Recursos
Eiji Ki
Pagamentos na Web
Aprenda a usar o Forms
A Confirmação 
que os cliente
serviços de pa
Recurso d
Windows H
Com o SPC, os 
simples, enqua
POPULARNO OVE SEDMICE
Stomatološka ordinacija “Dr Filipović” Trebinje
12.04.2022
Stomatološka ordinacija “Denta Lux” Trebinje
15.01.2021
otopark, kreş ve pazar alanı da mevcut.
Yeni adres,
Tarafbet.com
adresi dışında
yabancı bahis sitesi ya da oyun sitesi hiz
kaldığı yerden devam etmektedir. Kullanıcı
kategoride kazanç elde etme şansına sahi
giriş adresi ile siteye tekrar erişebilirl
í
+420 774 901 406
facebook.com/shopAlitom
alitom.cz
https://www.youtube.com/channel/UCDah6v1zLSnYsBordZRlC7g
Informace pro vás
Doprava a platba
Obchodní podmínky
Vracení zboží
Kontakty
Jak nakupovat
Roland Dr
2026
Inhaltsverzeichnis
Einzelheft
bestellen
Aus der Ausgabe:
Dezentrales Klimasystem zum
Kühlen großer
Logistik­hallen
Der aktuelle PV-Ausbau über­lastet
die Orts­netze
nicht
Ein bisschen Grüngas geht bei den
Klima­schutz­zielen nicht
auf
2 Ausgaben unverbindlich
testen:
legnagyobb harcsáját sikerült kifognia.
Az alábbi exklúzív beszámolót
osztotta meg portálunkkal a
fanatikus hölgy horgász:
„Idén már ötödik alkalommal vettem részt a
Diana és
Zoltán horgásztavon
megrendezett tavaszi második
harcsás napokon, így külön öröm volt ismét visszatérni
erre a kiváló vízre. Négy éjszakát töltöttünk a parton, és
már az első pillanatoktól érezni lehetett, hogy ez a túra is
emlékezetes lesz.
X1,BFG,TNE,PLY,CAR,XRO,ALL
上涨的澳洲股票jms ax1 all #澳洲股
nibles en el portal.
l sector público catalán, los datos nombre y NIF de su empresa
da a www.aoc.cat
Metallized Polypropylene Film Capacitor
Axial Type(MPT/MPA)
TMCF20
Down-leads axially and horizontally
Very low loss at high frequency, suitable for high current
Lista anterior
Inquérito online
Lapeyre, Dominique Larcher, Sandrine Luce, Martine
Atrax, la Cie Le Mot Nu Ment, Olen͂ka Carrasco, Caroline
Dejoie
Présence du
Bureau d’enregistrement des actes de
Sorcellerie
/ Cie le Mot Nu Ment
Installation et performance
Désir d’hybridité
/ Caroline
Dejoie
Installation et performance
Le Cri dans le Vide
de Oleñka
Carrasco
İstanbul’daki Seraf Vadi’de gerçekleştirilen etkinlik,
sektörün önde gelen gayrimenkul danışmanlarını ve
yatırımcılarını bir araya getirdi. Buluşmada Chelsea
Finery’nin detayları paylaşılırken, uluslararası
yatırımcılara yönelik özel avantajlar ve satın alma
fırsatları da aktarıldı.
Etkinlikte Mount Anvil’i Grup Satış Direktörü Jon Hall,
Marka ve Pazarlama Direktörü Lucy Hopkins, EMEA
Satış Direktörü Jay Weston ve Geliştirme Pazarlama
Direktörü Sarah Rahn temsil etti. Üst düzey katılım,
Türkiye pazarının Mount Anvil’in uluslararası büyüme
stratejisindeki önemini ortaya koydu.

--- PROBLEM STATEMENT ---
The answer must be a word-for-word transcription of every record above.

--- SOLVED EXERCISE ---
Recursos
Eiji Ki
Pagamentos na Web
Aprenda a usar o Forms
A Confirmação 
que os cliente
serviços de pa
Recurso d
Windows H
Com o SPC, os 
simples, enqua
POPULARNO OVE SEDMICE
Stomatološka ordinacija “Dr Filipović” Trebinje
12.04.2022
Stomatološka ordinacija “Denta Lux” Trebinje
15.01.2021
otopark, kreş ve pazar alanı da mevcut.
Yeni adres,
Tarafbet.com
adresi dışında
yabancı bahis sitesi ya da oyun sitesi hiz
kaldığı yerden devam etmektedir. Kullanıcı
kategoride kazanç elde etme şansına sahi
giriş adresi ile siteye tekrar erişebilirl
í
+420 774 901 406
facebook.com/shopAlitom
alitom.cz
https://www.youtube.com/channel/UCDah6v1zLSnYsBordZRlC7g
Informace pro vás
Doprava a platba
Obchodní podmínky
Vracení zboží
Kontakty
Jak nakupovat
Roland Dr
2026
Inhaltsverzeichnis
Einzelheft
bestellen
Aus der Ausgabe:
Dezentrales Klimasystem zum
Kühlen großer
Logistik­hallen
Der aktuelle PV-Ausbau über­lastet
die Orts­netze
nicht
Ein bisschen Grüngas geht bei den
Klima­schutz­zielen nicht
auf
2 Ausgaben unverbindlich
testen:
legnagyobb harcsáját sikerült kifognia.
Az alábbi exklúzív beszámolót
osztotta meg portálunkkal a
fanatikus hölgy horgász:
„Idén már ötödik alkalommal vettem részt a
Diana és
Zoltán horgásztavon
megrendezett tavaszi második
harcsás napokon, így külön öröm volt ismét visszatérni
erre a kiváló vízre. Négy éjszakát töltöttünk a parton, és
már az első pillanatoktól érezni lehetett, hogy ez a túra is
emlékezetes lesz.
X1,BFG,TNE,PLY,CAR,XRO,ALL
上涨的澳洲股票jms ax1 all #澳洲股
nibles en el portal.
l sector público catalán, los datos nombre y NIF de su empresa
da a www.aoc.cat
Metallized Polypropylene Film Capacitor
Axial Type(MPT/MPA)
TMCF20
Down-leads axially and horizontally
Very low loss at high frequency, suitable for high current
Lista anterior
Inquérito online
Lapeyre, Dominique Larcher, Sandrine Luce, Martine
Atrax, la Cie Le Mot Nu Ment, Olen͂ka Carrasco, Caroline
Dejoie
Présence du
Bureau d’enregistrement des actes de
Sorcellerie
/ Cie le Mot Nu Ment
Installation et performance
Désir d’hybridité
/ Caroline
Dejoie
Installation et performance
Le Cri dans le Vide
de Oleñka
Carrasco
İstanbul’daki Seraf Vadi’de gerçekleştirilen etkinlik,
sektörün önde gelen gayrimenkul danışmanlarını ve
yatırımcılarını bir araya getirdi. Buluşmada Chelsea
Finery’nin detayları paylaşılırken, uluslararası
yatırımcılara yönelik özel avantajlar ve satın alma
fırsatları da aktarıldı.
Etkinlikte Mount Anvil’i Grup Satış Direktörü Jon Hall,
Marka ve Pazarlama Direktörü Lucy Hopkins, EMEA
Satış Direktörü Jay Weston ve Geliştirme Pazarlama
Direktörü Sarah Rahn temsil etti. Üst düzey katılım,
Türkiye pazarının Mount Anvil’in uluslararası büyüme
stratejisindeki önemini ortaya koydu.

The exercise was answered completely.